We have already written about the case of Forbes v LHR Airport and employers’ liability for employees’ social media posts, but the case also demonstrates how important it is to get legal support with making your claim. Here the claimant’s case failed, in part, because of how the claim form was completed. 
What is an ET1 form? 
To start a claim, claimants must fill in an ET1 form setting out the basis of their claim. It is important to explain the claim clearly, but also precisely – covering all the issues that the claimant bases his or case on. 
 
Forbes v LHR Airport 
Ms S, an employee of LHR Airport, posted a racially offensive picture on her private Facebook account, shared only with her friends list.

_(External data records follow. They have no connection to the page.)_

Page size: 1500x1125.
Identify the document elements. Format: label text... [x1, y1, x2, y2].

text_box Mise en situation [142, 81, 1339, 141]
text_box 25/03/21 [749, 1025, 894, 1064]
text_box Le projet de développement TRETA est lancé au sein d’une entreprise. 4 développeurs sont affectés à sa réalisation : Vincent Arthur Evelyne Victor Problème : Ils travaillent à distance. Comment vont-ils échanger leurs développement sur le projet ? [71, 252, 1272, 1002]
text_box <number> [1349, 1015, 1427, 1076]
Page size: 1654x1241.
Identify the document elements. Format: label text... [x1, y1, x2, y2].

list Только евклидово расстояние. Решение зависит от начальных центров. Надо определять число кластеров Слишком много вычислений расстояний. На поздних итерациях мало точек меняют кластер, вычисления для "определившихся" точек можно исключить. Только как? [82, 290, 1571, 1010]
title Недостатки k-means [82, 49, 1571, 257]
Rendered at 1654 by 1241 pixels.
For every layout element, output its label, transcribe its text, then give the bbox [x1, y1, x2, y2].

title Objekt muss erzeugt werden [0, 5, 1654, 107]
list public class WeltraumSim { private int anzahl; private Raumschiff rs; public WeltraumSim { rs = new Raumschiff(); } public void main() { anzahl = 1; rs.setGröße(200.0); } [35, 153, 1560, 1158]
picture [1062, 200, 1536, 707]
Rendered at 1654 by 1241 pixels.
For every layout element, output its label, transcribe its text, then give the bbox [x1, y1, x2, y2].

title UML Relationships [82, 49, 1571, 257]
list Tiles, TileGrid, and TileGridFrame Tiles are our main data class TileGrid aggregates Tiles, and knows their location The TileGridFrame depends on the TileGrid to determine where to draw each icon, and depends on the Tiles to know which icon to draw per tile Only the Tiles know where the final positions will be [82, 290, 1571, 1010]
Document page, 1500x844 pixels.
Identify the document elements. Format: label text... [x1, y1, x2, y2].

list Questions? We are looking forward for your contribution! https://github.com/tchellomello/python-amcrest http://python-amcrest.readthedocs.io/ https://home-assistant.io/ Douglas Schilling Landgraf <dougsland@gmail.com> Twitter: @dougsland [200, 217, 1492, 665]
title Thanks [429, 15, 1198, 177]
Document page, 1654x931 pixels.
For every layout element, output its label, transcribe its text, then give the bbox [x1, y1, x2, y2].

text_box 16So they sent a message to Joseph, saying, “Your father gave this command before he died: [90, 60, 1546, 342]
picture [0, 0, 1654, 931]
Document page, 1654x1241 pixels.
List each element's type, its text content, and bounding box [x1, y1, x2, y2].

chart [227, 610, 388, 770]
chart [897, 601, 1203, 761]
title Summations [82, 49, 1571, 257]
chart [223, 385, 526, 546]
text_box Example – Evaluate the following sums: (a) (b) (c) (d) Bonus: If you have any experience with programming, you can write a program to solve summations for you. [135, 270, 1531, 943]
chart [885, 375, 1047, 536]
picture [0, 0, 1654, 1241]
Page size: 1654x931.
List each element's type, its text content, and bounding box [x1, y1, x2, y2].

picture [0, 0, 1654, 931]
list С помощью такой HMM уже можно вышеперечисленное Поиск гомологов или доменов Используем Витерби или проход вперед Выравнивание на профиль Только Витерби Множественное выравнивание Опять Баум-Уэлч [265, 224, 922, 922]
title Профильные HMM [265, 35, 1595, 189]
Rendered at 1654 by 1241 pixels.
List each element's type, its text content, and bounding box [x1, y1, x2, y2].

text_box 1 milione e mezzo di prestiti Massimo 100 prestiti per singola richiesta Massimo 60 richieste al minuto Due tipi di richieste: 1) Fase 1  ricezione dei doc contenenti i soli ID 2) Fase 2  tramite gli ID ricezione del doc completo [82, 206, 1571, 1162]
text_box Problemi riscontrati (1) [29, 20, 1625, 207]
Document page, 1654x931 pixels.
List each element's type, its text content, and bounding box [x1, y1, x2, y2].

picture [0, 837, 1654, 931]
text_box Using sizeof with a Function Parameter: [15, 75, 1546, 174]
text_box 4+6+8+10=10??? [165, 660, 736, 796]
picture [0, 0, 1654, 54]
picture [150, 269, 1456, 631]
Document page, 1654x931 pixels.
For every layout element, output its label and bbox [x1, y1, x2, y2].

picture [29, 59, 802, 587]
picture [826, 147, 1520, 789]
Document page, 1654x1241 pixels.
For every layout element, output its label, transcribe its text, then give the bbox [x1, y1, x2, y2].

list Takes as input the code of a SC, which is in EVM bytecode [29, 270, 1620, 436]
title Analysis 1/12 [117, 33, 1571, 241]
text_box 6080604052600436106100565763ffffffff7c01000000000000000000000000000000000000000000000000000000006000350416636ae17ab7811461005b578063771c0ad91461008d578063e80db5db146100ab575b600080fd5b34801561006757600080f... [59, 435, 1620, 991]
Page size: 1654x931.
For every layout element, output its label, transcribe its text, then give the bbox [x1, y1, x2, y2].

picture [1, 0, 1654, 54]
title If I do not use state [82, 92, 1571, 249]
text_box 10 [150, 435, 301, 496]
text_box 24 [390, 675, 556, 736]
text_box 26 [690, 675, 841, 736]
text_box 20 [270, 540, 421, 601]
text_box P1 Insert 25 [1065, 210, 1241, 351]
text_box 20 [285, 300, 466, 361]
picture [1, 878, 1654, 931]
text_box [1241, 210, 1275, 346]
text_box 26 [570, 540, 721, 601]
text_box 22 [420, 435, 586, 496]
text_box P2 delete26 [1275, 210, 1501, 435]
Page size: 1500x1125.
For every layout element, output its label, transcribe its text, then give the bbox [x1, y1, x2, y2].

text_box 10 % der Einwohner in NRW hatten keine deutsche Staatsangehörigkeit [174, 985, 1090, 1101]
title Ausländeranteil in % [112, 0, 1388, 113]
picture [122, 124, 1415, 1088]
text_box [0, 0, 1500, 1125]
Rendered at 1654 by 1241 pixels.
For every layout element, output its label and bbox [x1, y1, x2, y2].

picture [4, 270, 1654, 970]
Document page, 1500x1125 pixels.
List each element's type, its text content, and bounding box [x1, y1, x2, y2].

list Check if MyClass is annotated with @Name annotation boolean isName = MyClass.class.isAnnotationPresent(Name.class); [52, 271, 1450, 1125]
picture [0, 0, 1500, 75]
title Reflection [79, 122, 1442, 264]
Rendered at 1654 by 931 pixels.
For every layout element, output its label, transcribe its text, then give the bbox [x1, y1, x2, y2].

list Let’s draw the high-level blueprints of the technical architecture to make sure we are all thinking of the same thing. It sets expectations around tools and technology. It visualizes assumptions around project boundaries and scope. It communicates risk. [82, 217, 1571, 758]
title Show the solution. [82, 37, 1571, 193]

Ms S’s friends list included a colleague at LHR Airport, BW, who went on to show the picture to Mr Forbes. Mr Forbes was a colleague of both Ms S and BW, but was not ‘Friends’ on Facebook with Ms S. Mr Forbes made a tribunal claim for harassment, victimisation and discrimination in relation to Ms S’ post. 
 
One decision for the Employment Appeals Tribunal was whether the company was vicariously liable for Ms S’s behaviour. An employer can, in certain circumstances, be held responsible for the actions of its employees. While it was accepted that the image Ms S posted could give rise to racial offence, an employer is only responsible for acts done ‘in the course of employment’. 
 
The Employment Appeals Tribunal upheld the original Tribunal’s decision that Ms S’s post was not made in the course of her employment, and so LHR Airport was not vicariously liable for the harm caused to Mr Forbes. 
 
Importance of getting help with the tribunal process 
The outcome may have been different if the claim had included an argument about BW sharing the picture. As BW had shared the post within the workplace, on work time, the Tribunal accepted that it was possible that BW’s actions could have been considered ‘in the course of employment’. LHR Airport could have been vicariously liable, and Mr Forbes’s claim could have succeeded. The Employment Appeals Tribunal went so far as to say it was ‘unsatisfactory’ that this issue was not fully addressed. However, the Tribunal was not wrong to focus only on the issues raised by the complainant. The Tribunal is only required to consider issues raised in the ET1 form. In this case, the form focussed on Ms S’s actions, with no complaint about BW’s actions. 
 
An opportunity was missed when the claim was prepared to refer to an issue that may have made a significant difference to the claim’s outcome. Specialist legal advice when preparing the claim would have picked up on the point.